Work required
Reply with one number: the count of lines in the records below that hold "Cout".

── Entries provided ──

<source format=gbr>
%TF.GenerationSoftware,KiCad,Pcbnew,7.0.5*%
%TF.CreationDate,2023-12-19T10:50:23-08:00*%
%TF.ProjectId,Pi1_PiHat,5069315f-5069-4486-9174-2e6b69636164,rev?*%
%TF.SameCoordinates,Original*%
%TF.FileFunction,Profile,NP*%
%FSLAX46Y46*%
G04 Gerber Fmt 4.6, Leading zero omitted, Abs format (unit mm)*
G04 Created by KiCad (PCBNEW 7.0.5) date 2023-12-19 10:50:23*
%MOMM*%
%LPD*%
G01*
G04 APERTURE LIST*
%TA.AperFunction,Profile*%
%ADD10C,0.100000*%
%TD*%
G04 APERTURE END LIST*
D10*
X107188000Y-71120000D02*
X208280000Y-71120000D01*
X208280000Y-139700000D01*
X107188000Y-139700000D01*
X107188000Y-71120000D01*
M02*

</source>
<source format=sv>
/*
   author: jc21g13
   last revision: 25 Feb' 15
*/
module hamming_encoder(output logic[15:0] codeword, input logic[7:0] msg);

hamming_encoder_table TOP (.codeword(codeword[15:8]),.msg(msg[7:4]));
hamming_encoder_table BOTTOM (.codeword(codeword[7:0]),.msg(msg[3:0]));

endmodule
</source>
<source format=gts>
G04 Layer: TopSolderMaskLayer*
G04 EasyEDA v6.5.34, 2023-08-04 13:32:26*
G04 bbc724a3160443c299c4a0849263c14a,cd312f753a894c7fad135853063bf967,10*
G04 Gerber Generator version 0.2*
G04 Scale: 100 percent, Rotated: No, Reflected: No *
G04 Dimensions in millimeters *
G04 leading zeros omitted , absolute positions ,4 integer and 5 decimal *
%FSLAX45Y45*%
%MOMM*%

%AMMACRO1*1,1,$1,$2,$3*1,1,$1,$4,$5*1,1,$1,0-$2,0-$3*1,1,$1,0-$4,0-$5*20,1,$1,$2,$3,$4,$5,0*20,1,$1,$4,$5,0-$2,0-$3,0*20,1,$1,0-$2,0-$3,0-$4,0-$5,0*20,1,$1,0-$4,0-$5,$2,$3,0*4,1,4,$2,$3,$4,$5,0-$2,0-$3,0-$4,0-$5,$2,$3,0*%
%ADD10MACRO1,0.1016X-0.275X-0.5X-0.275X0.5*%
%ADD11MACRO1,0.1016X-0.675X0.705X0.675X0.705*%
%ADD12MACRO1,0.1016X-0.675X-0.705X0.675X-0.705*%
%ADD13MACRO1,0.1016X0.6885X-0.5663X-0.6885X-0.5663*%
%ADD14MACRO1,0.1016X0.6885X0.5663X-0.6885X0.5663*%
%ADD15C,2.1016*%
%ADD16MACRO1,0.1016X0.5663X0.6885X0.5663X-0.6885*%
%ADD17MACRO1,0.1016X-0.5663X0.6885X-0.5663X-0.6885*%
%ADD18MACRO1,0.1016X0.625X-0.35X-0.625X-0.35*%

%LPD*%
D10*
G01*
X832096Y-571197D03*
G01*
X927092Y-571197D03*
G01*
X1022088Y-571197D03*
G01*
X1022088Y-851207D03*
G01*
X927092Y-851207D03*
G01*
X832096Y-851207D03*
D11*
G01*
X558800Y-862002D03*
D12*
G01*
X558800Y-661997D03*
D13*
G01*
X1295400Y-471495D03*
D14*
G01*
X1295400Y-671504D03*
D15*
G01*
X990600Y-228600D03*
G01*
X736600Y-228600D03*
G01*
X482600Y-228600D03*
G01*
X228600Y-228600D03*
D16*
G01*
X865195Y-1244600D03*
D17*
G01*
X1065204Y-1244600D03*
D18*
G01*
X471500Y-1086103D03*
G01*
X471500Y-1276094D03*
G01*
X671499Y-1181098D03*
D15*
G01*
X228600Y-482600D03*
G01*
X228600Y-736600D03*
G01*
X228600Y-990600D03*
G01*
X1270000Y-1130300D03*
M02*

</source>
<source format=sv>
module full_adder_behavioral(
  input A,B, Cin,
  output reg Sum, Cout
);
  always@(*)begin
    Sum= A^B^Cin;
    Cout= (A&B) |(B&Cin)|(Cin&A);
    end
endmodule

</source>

───
── Entries provided ──

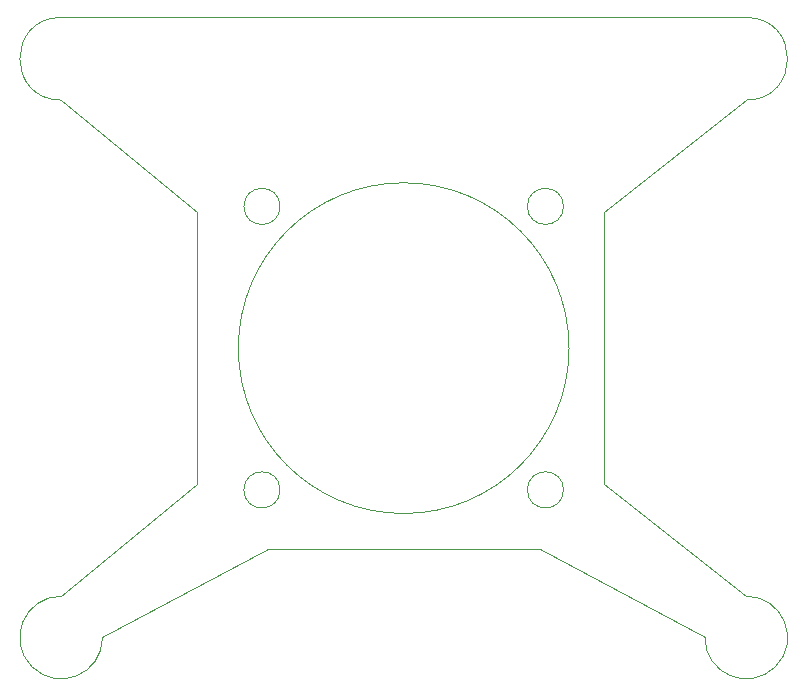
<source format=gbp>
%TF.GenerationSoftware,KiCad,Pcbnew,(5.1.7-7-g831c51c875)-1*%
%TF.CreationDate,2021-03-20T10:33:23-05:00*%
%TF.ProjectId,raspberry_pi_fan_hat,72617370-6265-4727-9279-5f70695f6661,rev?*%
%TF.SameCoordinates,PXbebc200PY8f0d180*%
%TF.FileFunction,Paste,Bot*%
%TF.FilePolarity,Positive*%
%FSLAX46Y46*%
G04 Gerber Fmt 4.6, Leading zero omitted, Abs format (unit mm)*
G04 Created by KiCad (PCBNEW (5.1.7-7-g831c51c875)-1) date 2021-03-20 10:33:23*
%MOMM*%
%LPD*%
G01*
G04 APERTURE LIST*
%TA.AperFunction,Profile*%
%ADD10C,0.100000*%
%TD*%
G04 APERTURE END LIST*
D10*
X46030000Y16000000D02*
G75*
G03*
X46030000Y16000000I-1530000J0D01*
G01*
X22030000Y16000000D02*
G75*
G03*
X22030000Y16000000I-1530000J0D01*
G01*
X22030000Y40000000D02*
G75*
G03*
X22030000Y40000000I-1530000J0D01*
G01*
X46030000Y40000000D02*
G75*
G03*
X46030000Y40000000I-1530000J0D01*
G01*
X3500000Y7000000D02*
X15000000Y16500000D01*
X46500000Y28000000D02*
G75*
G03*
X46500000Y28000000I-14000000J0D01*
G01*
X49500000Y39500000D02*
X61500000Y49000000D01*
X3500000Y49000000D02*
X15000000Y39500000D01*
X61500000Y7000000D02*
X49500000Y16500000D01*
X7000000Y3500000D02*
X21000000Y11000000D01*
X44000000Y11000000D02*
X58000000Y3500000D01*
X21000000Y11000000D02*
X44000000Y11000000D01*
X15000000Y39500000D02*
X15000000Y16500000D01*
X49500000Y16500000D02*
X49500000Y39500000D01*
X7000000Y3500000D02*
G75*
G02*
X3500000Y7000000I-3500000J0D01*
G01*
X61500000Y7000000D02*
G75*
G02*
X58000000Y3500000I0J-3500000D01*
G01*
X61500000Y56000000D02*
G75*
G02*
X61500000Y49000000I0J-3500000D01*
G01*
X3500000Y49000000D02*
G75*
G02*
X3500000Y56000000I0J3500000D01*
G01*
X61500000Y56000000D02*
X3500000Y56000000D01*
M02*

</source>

───

The answer
2